▶ **WORK TASK**
The expected response is an exact repetition of every record, with images excluded.

__________________________________________________

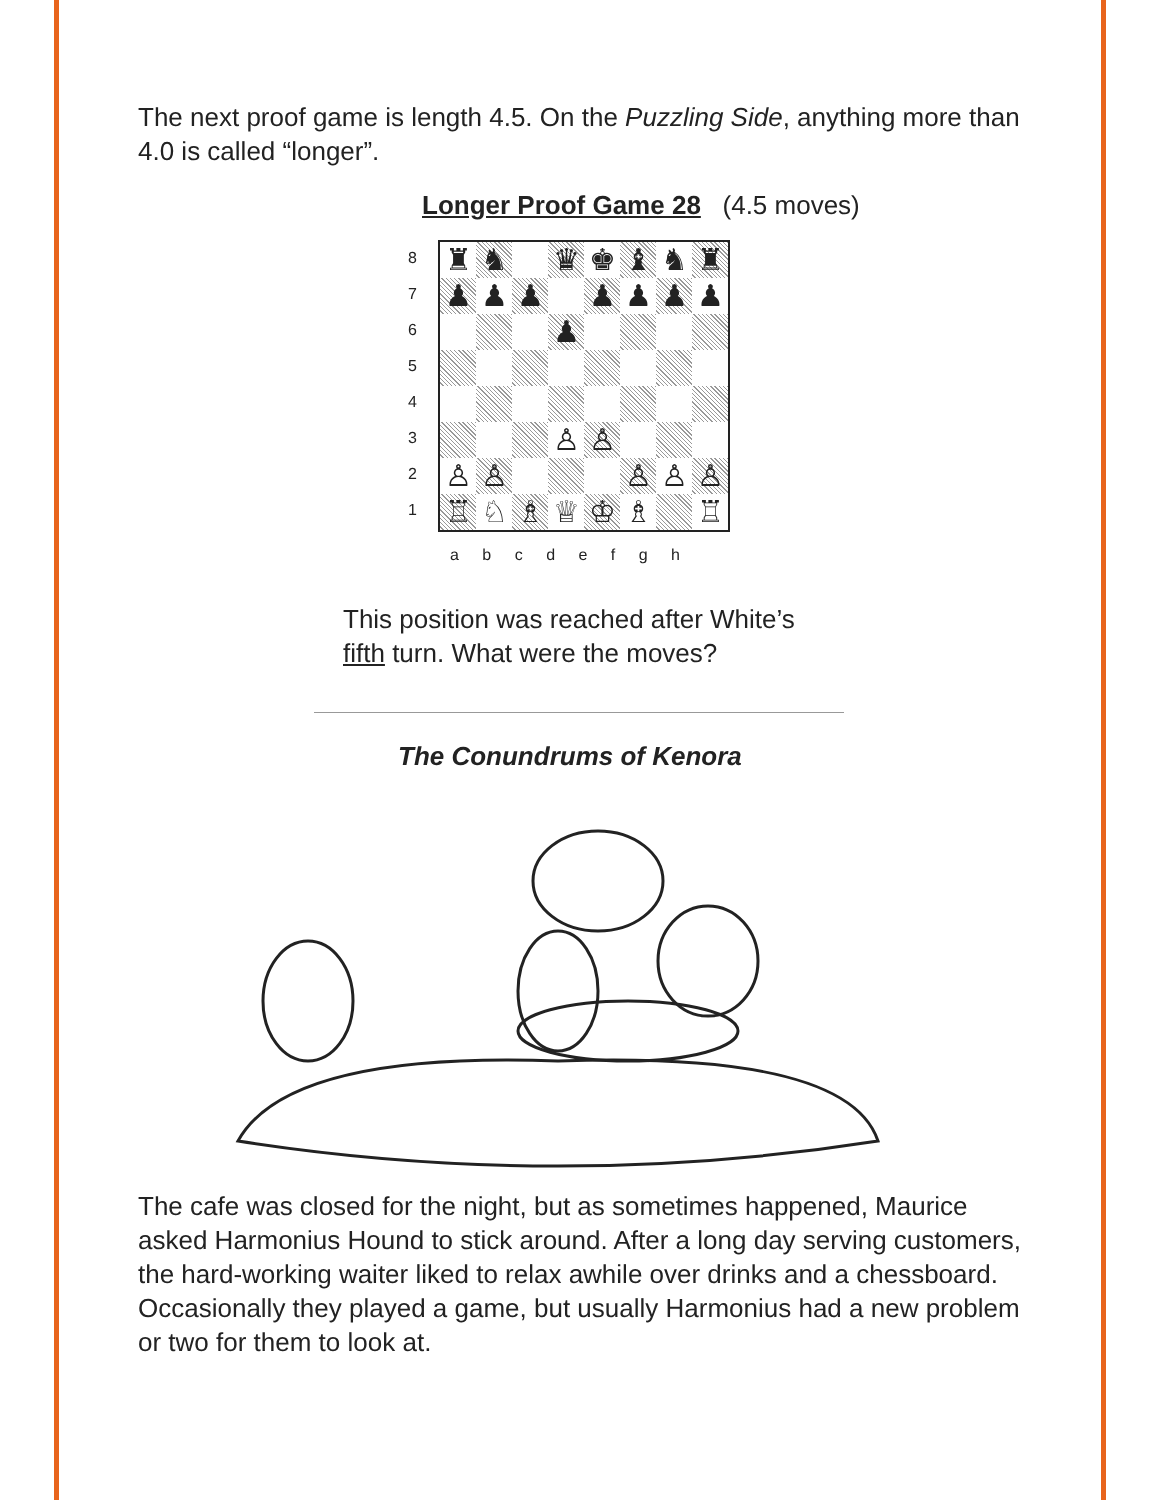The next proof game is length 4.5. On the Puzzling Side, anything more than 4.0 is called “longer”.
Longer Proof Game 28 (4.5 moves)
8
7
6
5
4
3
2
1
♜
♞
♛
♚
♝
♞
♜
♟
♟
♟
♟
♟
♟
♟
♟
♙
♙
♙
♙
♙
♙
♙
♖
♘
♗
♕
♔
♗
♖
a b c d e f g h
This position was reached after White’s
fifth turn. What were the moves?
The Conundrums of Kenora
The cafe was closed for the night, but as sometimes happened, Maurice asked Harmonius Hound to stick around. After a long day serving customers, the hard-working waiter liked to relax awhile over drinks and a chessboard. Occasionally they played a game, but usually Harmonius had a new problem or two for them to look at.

__________________________________________________

▶ **EXERCISE RESULT**
The next proof game is length 4.5. On the Puzzling Side, anything more than 4.0 is called “longer”.
Longer Proof Game 28 (4.5 moves)
8
7
6
5
4
3
2
1
♜
♞
♛
♚
♝
♞
♜
♟
♟
♟
♟
♟
♟
♟
♟
♙
♙
♙
♙
♙
♙
♙
♖
♘
♗
♕
♔
♗
♖
a b c d e f g h
This position was reached after White’s
fifth turn. What were the moves?
The Conundrums of Kenora
The cafe was closed for the night, but as sometimes happened, Maurice asked Harmonius Hound to stick around. After a long day serving customers, the hard-working waiter liked to relax awhile over drinks and a chessboard. Occasionally they played a game, but usually Harmonius had a new problem or two for them to look at.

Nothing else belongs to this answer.